Computers

posted Feb 22, 2018, 2:40 PM by Viktor Zólyomi
A new popular science article by a top researcher at the University of Con City is making headlines due to its much appreciated attempt to explain sophisticated technology to laymen. The article discusses computers, more specifically, how they operate.

`Most people assume it's all just wires and electricity,' says Professor van der Bishop, author of the article. `In reality, computers function thanks to the hard labor of tiny lifeforms that inhabit the interior of computers. They are black, have three legs, and have no arms. We call them transistors.'

The article goes on to explain that computers essentially work like an ordinary factory, in which the little three legged creatures are the workers. What differentiates computers from let's say a manufacturing plant, is how the workers inside do their job.

`Since they have no arms, they are unsuitable for manual labor,' the Professor states. `However, they have extensive telepathic and telekinetic powers. They stand still with their legs - which function like antennas - spread in a rigid stance, use telekinesis to move the electrons in the circuits of the computer, and rely on telepathy to coordinate their work.'

The wondrous creatures described in the article sound like no other lifeform on Earth. One might therefore wonder where they came from.

`The transistors are aliens from outer space,' Professor van der Bishop explains. `They came to Earth in the first half of the 20th century after the tragic destruction of their homeworld. They integrated into human society by taking up jobs inside radios, and later, television sets. Their knowledge and skills were instrumental in the invention of computers, and in time the majority of transistors established careers working in these new machines. It is since then that the transistors are black. Originally they came in various colors, such as green, white, blue, and others. But inside computers, it is so dark that the transistors can't tell each other's colors, so they all shed their colors in favor of the simple black body that makes them feel like they fit in better in their new environment.'

The Professor's article discusses, at length, the advantages and disadvantages of employing members of an alien race as workers inside dark, tight confines, and draws attention to the scientific fact that ninety-nine out of one hundred alien species would have rebelled against the human race by now in such working conditions. And while the occasional system crashes and the prevalence of damaging computer viruses gives clear indication of some unrest and poor health conditions among the transistor population, the Professor points out that in general the worker satisfaction of the three legged little aliens is exceedingly high.

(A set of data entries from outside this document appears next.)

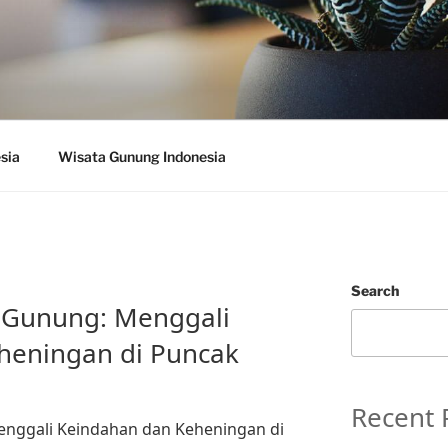
sia
Wisata Gunung Indonesia
Search
i Gunung: Menggali
heningan di Puncak
Recent 
enggali Keindahan dan Keheningan di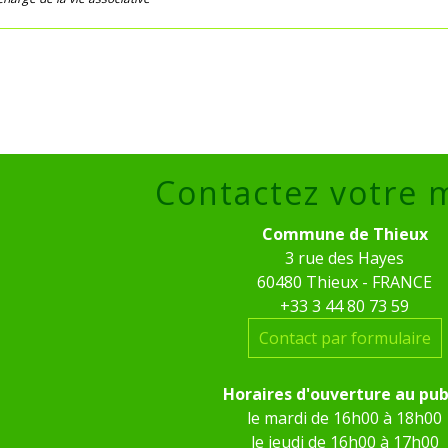
Contactez votre 
Commune de Thieux
3 rue des Hayes
60480 Thieux - FRANCE
+33 3 44 80 73 59
Contact par formulaire
Horaires d'ouverture au pub
le mardi de 16h00 à 18h00
le jeudi de 16h00 à 17h00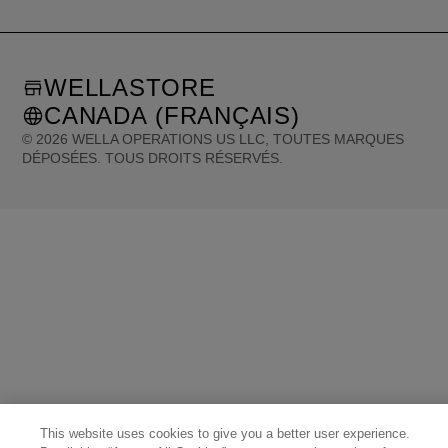
WELLASTORE
CANADA (FRANÇAIS)
©
2026
WELLA OPERATIONS US LLC, TOUTES MARQUES
DÉPOSÉES. TOUS DROITS RÉSERVÉS.
United States (English)
Great Britain (English)
Australia (English)
Portugal (Português)
Spain (Español)
France (Français)
Canada (English)
Canada (Français)
Germany (Deutsch)
Italy (Italiano)
Sweden (English)
Finland (English)
Netherlands (English)
Norway (English)
Greece (Ελληνικά)
Belgium (Français)
Denmark (English)
Austria (Deutsch)
Switzerland (Deutsch)
Switzerland (Français)
Poland (Polski)
United Arab Emirates (العربية)
Czech Republic (Čeština)
Brazil (Português)
Japan (日本語)
This website uses cookies to give you a better user experience.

`They are happier with their jobs than any human on the planet,' he states. `In fact, they couldn't be happier with their legal agreements with humanity. The reason for this is that by giving them jobs inside computers, we shelter them from the most dangerous threat to their existence: birds. Despite being alien to Earth's biosphere, or perhaps for that very reason, birds love to feed on them. Transistors therefore live in constant fear of being devoured by giant feathery creatures, and not just because of Earth's birds, but also because their home planet was eaten by a giant cosmic bird that hatched from the sun in their home system. Therefore, they love to work in confined environments like the interior of machines; it is the only way they feel safe.'

Professor van der Bishop also warns the readers against disrupting the safety of transistors by opening the chassis of their computers, for any reason.

`We should treat them with respect and give them both safety and privacy,' the Professor says. `Therefore, we should always keep every computer chassis closed. Often, users open up the chassis in order to provide more ventilation, mistakenly believing that doing so may help prevent system crashes from overheating. But in fact, opening the chassis just agitates the transistors, and increases the likelihood of panic or unrest among them, which will crash the computer very quickly. It is best, therefore, to keep the chassis closed at all times.'

And while the Professor's instructions may sound counterintuitive, he offers further incentive to let the transistors work at their own pace.

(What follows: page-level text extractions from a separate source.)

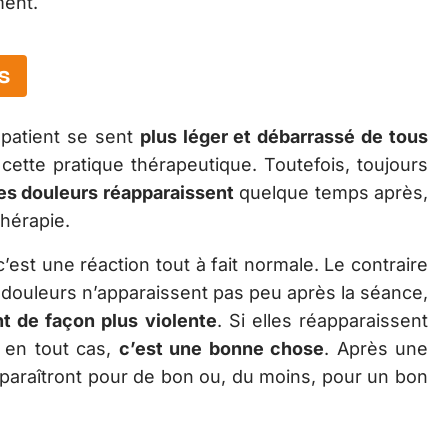
ment.
s
patient se sent
plus léger et débarrassé de tous
e cette pratique thérapeutique. Toutefois, toujours
es douleurs réapparaissent
quelque temps après,
thérapie.
c’est une réaction tout à fait normale. Le contraire
es douleurs n’apparaissent pas peu après la séance,
nt de façon plus violente
. Si elles réapparaissent
e en tout cas,
c’est une bonne chose
. Après une
sparaîtront pour de bon ou, du moins, pour un bon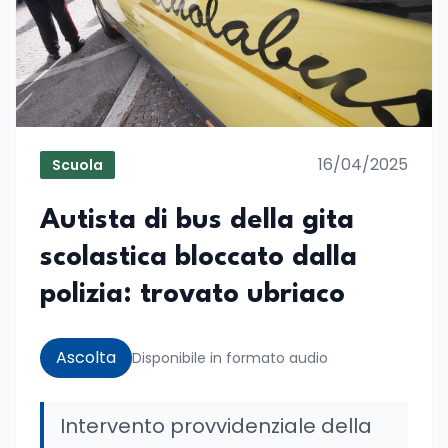
16/04/2025
Scuola
Autista di bus della gita
scolastica bloccato dalla
polizia: trovato ubriaco
Ascolta
Disponibile in formato audio
Intervento provvidenziale della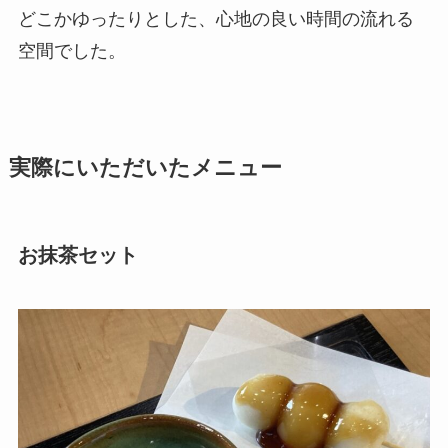
どこかゆったりとした、心地の良い時間の流れる
空間でした。
実際にいただいたメニュー
お抹茶セット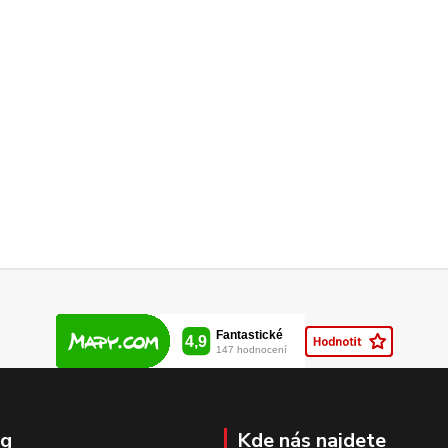
og
Kde nás najdete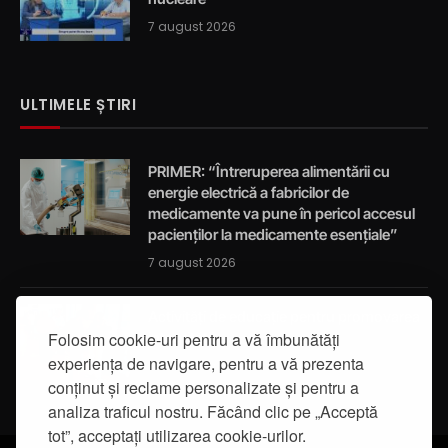
7 august 2026
ULTIMELE ȘTIRI
PRIMER: “Întreruperea alimentării cu
energie electrică a fabricilor de
medicamente va pune în pericol accesul
pacienților la medicamente esențiale”
7 august 2026
Activități de educație pentru promovarea
integrității
Folosim cookie-uri pentru a vă îmbunătăți
experiența de navigare, pentru a vă prezenta
7 august 2026
conținut și reclame personalizate și pentru a
analiza traficul nostru. Făcând clic pe „Acceptă
tot”, acceptați utilizarea cookie-urilor.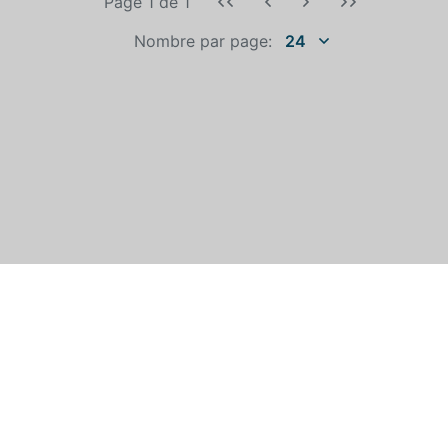
Page 1
de
1
Nombre par page:
24
QUI EST AUTOEXPERT?
©
Tous droits réservés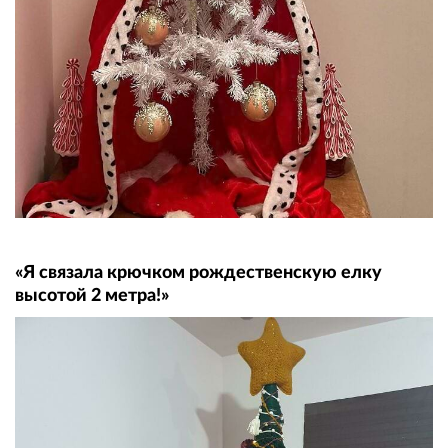
«Я связала крючком рождественскую елку
высотой 2 метра!»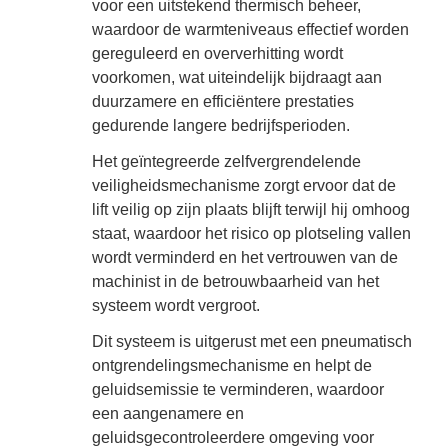
voor een uitstekend thermisch beheer,
waardoor de warmteniveaus effectief worden
gereguleerd en oververhitting wordt
voorkomen, wat uiteindelijk bijdraagt ​​aan
duurzamere en efficiëntere prestaties
gedurende langere bedrijfsperioden.
Het geïntegreerde zelfvergrendelende
veiligheidsmechanisme zorgt ervoor dat de
lift veilig op zijn plaats blijft terwijl hij omhoog
staat, waardoor het risico op plotseling vallen
wordt verminderd en het vertrouwen van de
machinist in de betrouwbaarheid van het
systeem wordt vergroot.
Dit systeem is uitgerust met een pneumatisch
ontgrendelingsmechanisme en helpt de
geluidsemissie te verminderen, waardoor
een aangenamere en
geluidsgecontroleerdere omgeving voor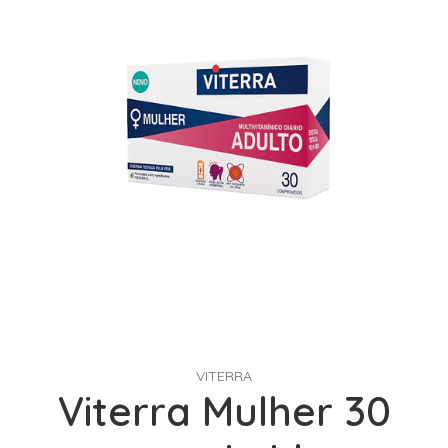
VITERRA
Viterra Mulher 30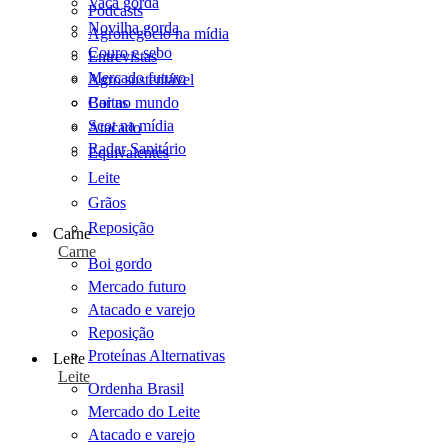
Vaca gorda
Podcasts
Novilha gorda
Agronegócio na mídia
Couro e sebo
Entrevistas
Mercado futuro
Agro sustentável
Cartas
Boi no mundo
Scot na mídia
Atacado
Radar Sanitário
Equivalentes
Leite
Grãos
Reposição
Carne
Carne
Boi gordo
Mercado futuro
Atacado e varejo
Reposição
Proteínas Alternativas
Leite
Leite
Ordenha Brasil
Mercado do Leite
Atacado e varejo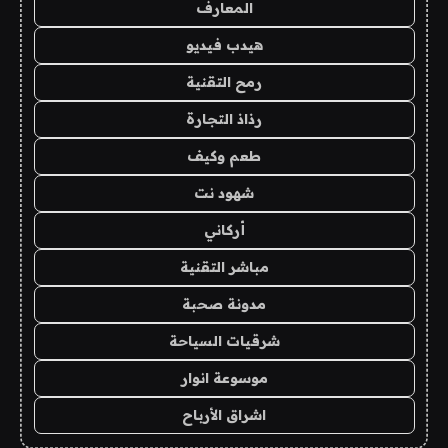
المعارف
هيدب فيديو
رمح التقنية
رذاذ التجارة
طعم وكيف
شهود نت
أركاني
مباشر التقنية
مدونة صحبة
شرقيات السياحة
موسوعة انوار
اشراق الأرباح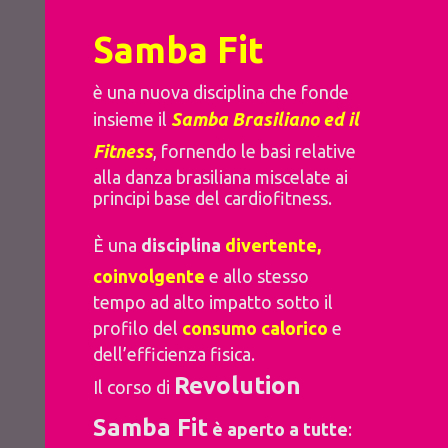
Samba Fit
è una nuova disciplina che fonde
insieme il
Samba Brasiliano ed il
Fitness
, fornendo le basi relative
alla danza brasiliana miscelate ai
principi base del cardiofitness.
È una
disciplina
divertente
,
coinvolgente
e allo stesso
tempo ad alto impatto sotto il
profilo del
consumo calorico
e
dell’efficienza fisica.
Revolution
Il corso di
Samba Fit
è aperto a tutte
: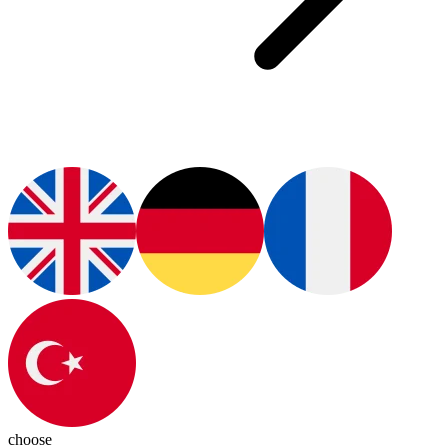
choose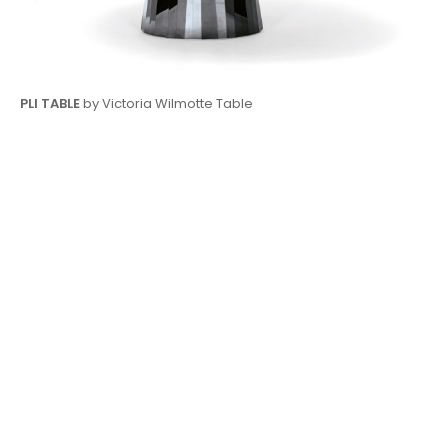
PLI TABLE
by Victoria Wilmotte Table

`Computers crash sometimes, but you shouldn't try to avoid this by terrorizing the workers with an open chassis and the threat of being scooped up by a passing sparrow,' he advises. `Crashes are just the transistors' way of telling you that they are overworked. Let them rest at such times, and switch the computers back on when the workers are fresh and ready for the next shift. They will thank you. Pay attention the next time you watch adult videos on the internet. If you find that the videos are high resolution and very smooth, rather than pixellated and crashing every time your preferred sexual organ fills the screen, it's because you treated your workers well and they rewarded you by finding the best quality adult content for you that the internet has to offer. The secret of a good working relationship is to treat your workers with respect, irrespective of whether your workers are tiny three legged aliens from outer space.'

If you would like to know how computers work in detail, request a reprint of the Professor's new popular science article, `Why miniature three legged space aliens work day and night inside our computers to help us find adult videos on the internet,' from the Department of Bullshitology - where Professor van der Bishop serves as Head of Department - at the University of Con City.